Van onze redactie
New York - De aandelenbeurzen in New York zijn met kleine winsten gesloten.
Beleggers leken de hand op de knip te houden in afwachting van de kwartaalcijfers uit het bedrijfsleven die later in de week op de rol staan. Dan moet blijken in hoeverre de prestaties van multinationals hebben geleden onder de recente onrust op de financiële markten.
De leidende Dow-Jonesindex sloot uiteindelijk 0,3 procent hoger op 17.131,86 punten. De brede S&P 500 eindigde de sessie met een plus van 0,1 procent op 2.017,46 punten. Technologiegraadmeter Nasdaq won 0,2 procent en sloot op 4.838,64 punten.

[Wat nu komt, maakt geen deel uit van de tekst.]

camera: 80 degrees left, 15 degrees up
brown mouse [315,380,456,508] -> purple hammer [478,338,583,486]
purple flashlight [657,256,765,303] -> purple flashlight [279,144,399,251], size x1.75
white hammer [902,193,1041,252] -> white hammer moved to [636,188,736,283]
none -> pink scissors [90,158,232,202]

Dataopslaggigant EMC noteerde een plus van 1,8 procent, na het overnamebod van 67 miljard dollar dat computerfabrikant Dell bij het bedrijf op tafel legde. Dat is de grootste overnamesom ooit in de techsector. Farmaceut Eli Lilly verloor krap 8 procent na de bekendmaking te stoppen met de ontwikkeling van een medicijn tegen hartaandoeningen na tegenvallende testresultaten.
Net als in Europa ging Glencore in New York onderuit. Het grondstoffen- en mijnbouwbedrijf verloor ruim 6 procent, nadat het bekendmaakte dat het twee kopermijnen, in Chili en Australië, gaat verkopen om zijn schuld terugbrengen. Twitter verloor 6,8 procent, naar verluidt kondigt het bedrijf deze week aan dat het gaat snijden in het personeelsbestand.

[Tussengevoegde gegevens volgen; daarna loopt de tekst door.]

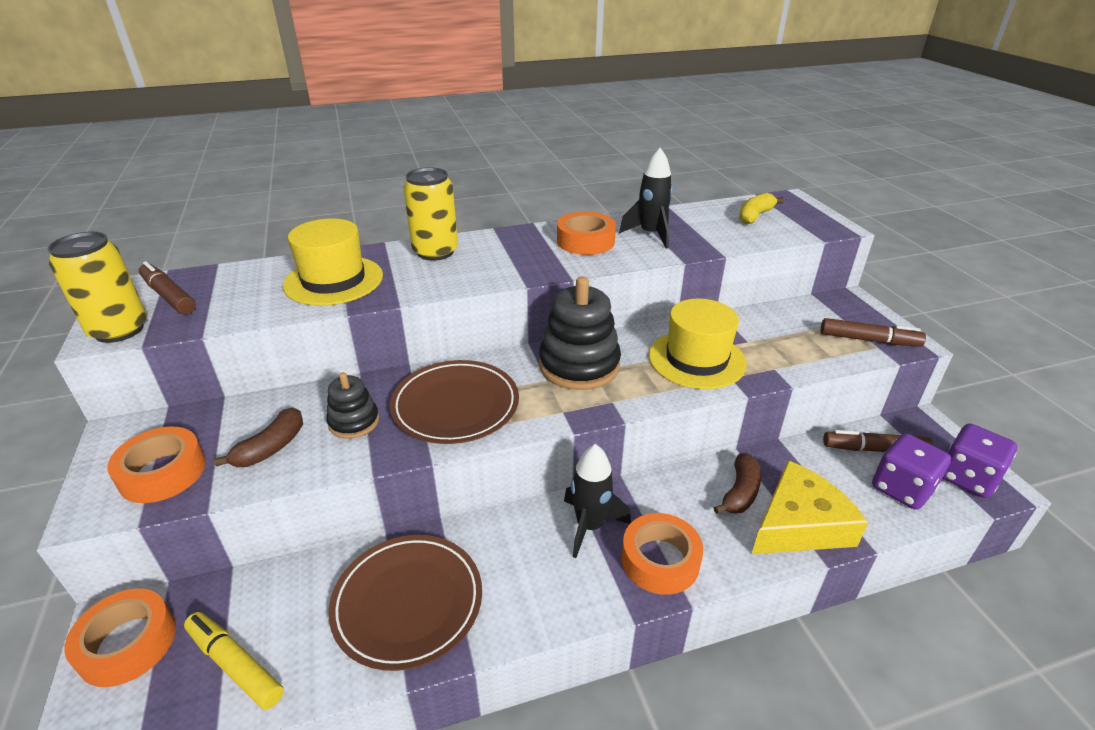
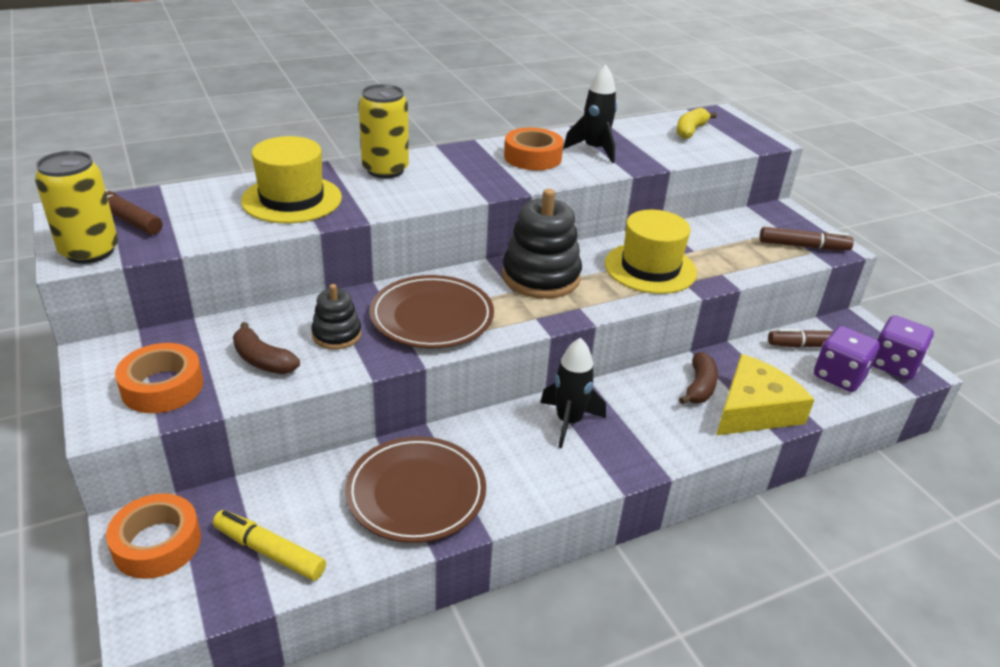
camera: 10 degrees left, 0 degrees up
brown banana [214,407,303,467] -> brown banana turned 105 degrees clockwise [233,322,300,374]
orange tape [621,513,703,595] -> none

De olieprijs ging fors omlaag. De prijs van een vat Amerikaanse olie zakte 4,6 procent naar 47,42 dollar. Brentolie werd 4,5 procent goedkoper en kostte 50,26 dollar per vat. In het kielzog gingen ook bedrijven in de energiesector omlaag. Chesapeak Energy behoorde met een min van ruim 7 procent tot de grootste verliezers. Ook branchegenoot Transocean (min 7,6 procent) verloor stevig terrein. Verder speelde toeleverancier Schlumberger krap 2 procent kwijt.